Se i singoli non rendono, non si è muovono, se neppur minimante non generano interesse, i numeri non si allineano all’ingaggio che l’arista ha supposto di avere. Nasce così una discrepanza tra valori, quello pensato dall’artista e raccontato alla casa discografica, e quello percepito, monitorato e registrato da quest’ultima. Per questo motivo le case discografiche smettono di investire tempo e denaro su artisti che millantano numeri e risultati da capogiro e promesse da marinaio, quindi sapendo di non poterle mantenere e falsando informazioni referenziali.
Ulteriori promo e investimenti non tornano utili se un artista in prima persona – che spesso è ricco di talento, vocazione, ma è ancora acerbo nelle dinamiche di mercato – non riesce a coinvolgere la propria fan base e i propri follower. Così, l’artista, soprattutto quello che viene da altri comparti, deve lavorare molto per migliorarsi e solo se appassionato del settore musicale, e ritiene di poter dire qualcosa a livello creativo, potrà cavalcare l’onda e crearsi da zero una carriera.
La motivazione deve essere soprattutto del protagonista. Se ne è privo, o peggio ancora la musica viene considerata da questo un passatempo, un hobby, un capriccio o una sfida, il processo di sviluppo non potrà funzionare.
La competizione nel settore è massima e ormai non c’è spazio all’improvvisazione.

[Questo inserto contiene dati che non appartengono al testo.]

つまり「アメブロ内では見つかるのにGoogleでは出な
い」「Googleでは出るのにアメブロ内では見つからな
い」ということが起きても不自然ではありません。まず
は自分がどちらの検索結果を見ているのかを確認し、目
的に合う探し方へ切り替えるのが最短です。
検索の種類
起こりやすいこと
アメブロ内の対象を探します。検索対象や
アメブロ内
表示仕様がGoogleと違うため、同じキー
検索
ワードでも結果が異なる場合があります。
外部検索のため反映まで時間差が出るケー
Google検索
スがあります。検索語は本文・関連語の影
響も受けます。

Il percorso è molto lungo e ricco di insidie, occorre avere pazienza e perseveranza per il raggiungimento di un lavoro costante e molto intenso. Così, manager e artisti, quindi dj o cantanti e loro rappresentanti, spesso puntano il dito contro il lavoro dei propri partner: verso la casa discografica ma anche il promoter o l’addetto stampa di turno e a libro paga, i primi a pagare la mala gestione di un progetto. Si tratta di un infinito scaricabarile che non ha senso e una grande perdita di tempo ed energie per tutti. La cosa più saggia è orientare le energie verso la giusta direzione.
Nessun artista di consolidata e internazionale fama andrebbe ad avviare collaborazioni e imbastire featuring con un main artist quando questo è privo di una storia e di un background musicale.
Le case discografiche possono anche essere di supporto a un lancio, come vere basi di missili, sono più o meno organizzate, ma l’artista deve dimostrare di essere maturo, ricco di personalità e di materiale da proporre a fan storici e potenziali. Un artista agli albori deve concentrarsi sui brani. Sono il suo messaggio. L’artista è una causa, la sua creazione è l’effetto.